## EXTRAIT DU TEXTE
....................
Forêts rasées, terres agricoles minées, eaux contaminées, faune menacée...les atteintes environnementales sont nombreuses depuis le début du conflit en Ukraine. Selon le PNUE, l’autorité environnementale des Nations Unies, "le conflit a provoqué des dégâts dans de nombreuses régions du pays, avec des incidents dans des zones sensibles : des centrales et des installations nucléaires, des infrastructures énergétiques, notamment des pétroliers, des raffineries de pétrole, des plates-formes de forage, des installations gazières et des pipelines de distribution, des mines et des sites industriels et agro-industriels." Ces destructions ont engendré une augmentation de la pollution atmosphérique et une contamination "potentiellement grave" des eaux souterraines et de surface.
....................
## MATÉRIEL FOURNI
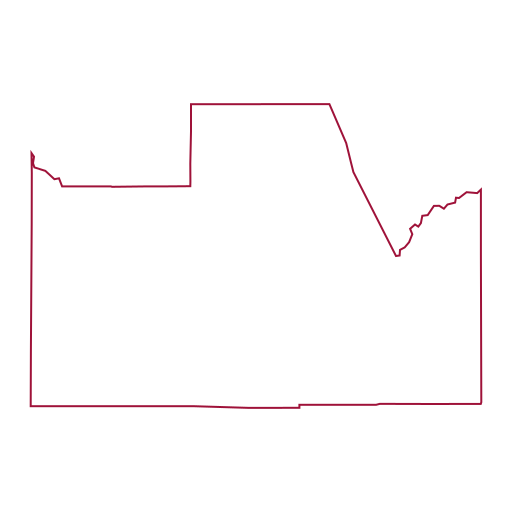 the district of Pinal, Arizona, United States of America
{"feature_id": "52423323B99674467123190", "entity_name": "Pinal", "entity_type": "district", "adm_level": 2, "iso_a3": "USA", "parent_name": "United States of America", "parent_adm1": "Arizona", "projection": "natural_earth1", "projection_center": [-111.21, 32.984], "detail": "fine", "context": "isolated", "style": "outline", "palette": "rose", "viewbox_px": 512, "rotation_deg": 0, "n_neighbors": 0, "source": "geoboundaries", "source_scale": "gbopen_adm2", "svg_char_len": 895}
<svg xmlns="http://www.w3.org/2000/svg" viewBox="0 0 512 512"><path d="M329.4,104.1L226.5,104.2L191.0,104.2L191.0,111.1L191.0,131.6L190.3,163.6L190.4,181.9L190.3,186.2L177.2,186.3L164.0,186.4L146.2,186.4L112.0,186.8L110.9,186.4L62.1,186.4L59.0,178.3L54.4,179.2L45.4,170.9L34.4,167.4L33.0,163.2L34.0,156.7L31.5,153.1L31.8,173.1L31.7,223.4L30.9,350.5L30.7,406.2L135.8,406.2L136.3,406.2L193.6,406.2L249.6,407.9L299.4,407.8L299.4,404.8L376.1,404.8L379.6,403.9L394.9,403.9L433.4,404.0L480.8,403.9L481.3,402.2L480.9,254.8L480.9,253.9L480.9,189.6L477.2,193.1L466.6,192.2L459.0,198.0L456.0,197.7L455.1,202.6L447.5,204.5L443.9,208.7L439.3,205.8L433.9,205.9L427.7,215.1L422.3,215.8L420.9,223.1L418.3,226.6L415.0,224.5L410.1,228.8L412.3,234.2L409.1,242.2L404.7,247.4L400.0,249.9L399.6,255.5L396.0,256.0L353.4,172.1L351.1,163.0L346.2,143.1L329.4,104.1Z" fill="none" stroke="#9f1239" stroke-width="2"/></svg>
....................
## CONSIGNES
**1.** Dressez la liste des infrastructures énergétiques que le PNUE cite nommément dans l'extrait sur l'environnement en Ukraine.
**2.** Restituez à l'identique le passage de l'extrait sur l'environnement en Ukraine allant de « Forêts rasées, terres » à « et de surface. ».
**3.** Poursuivez la rédaction de l'extrait sur l'environnement en Ukraine au-delà de sa dernière phrase.
Le matériel fourni constitue un ensemble distinct de l'extrait.

## RÉPONSES
**1.** Pétroliers ; raffineries de pétrole ; plates-formes de forage ; installations gazières ; pipelines de distribution.

**2.**
Forêts rasées, terres agricoles minées, eaux contaminées, faune menacée...les atteintes environnementales sont nombreuses depuis le début du conflit en Ukraine. Selon le PNUE, l’autorité environnementale des Nations Unies, "le conflit a provoqué des dégâts dans de nombreuses régions du pays, avec des incidents dans des zones sensibles : des centrales et des installations nucléaires, des infrastructures énergétiques, notamment des pétroliers, des raffineries de pétrole, des plates-formes de forage, des installations gazières et des pipelines de distribution, des mines et des sites industriels et agro-industriels." Ces destructions ont engendré une augmentation de la pollution atmosphérique et une contamination "potentiellement grave" des eaux souterraines et de surface.

**3.**
Le PNUE note également que "des substances dangereuses ont été libérée par des explosions dans des installations de stockage agro-industrielles, notamment des usines d’engrais et d’acide nitrique." Alors que l’Ukraine concentre 35 % de la flore et de la faune européenne, ces attaques ne sont pas non plus sans conséquence sur la biodiversité. A titre d’exemple, plusieurs milliers de dauphins auraient péri dans la mer Noire à cause de la présence de sonars et des explosions sous-marines. 

Depuis le début de la guerre, le ministre de l’Ecologie ukrainien, Mykola Zlotchevsky, tient une liste des crimes environnementaux perpétrés par la Russie. Objectif : traduire son ennemi devant la justice pour écocide. Mais de quoi s’agit-il ? ID fait le point. 

Aux origines de l’écocide 

Le mot écocide vient de la racine grecque "oïkos" (la maison) et "cide" (tuer).

D’après le Larousse, il s’agit d’une "grave atteinte portée à l’environnement, entraînant des dommages majeurs à un ou plusieurs écosystèmes, et pouvant aboutir à leur destruction”.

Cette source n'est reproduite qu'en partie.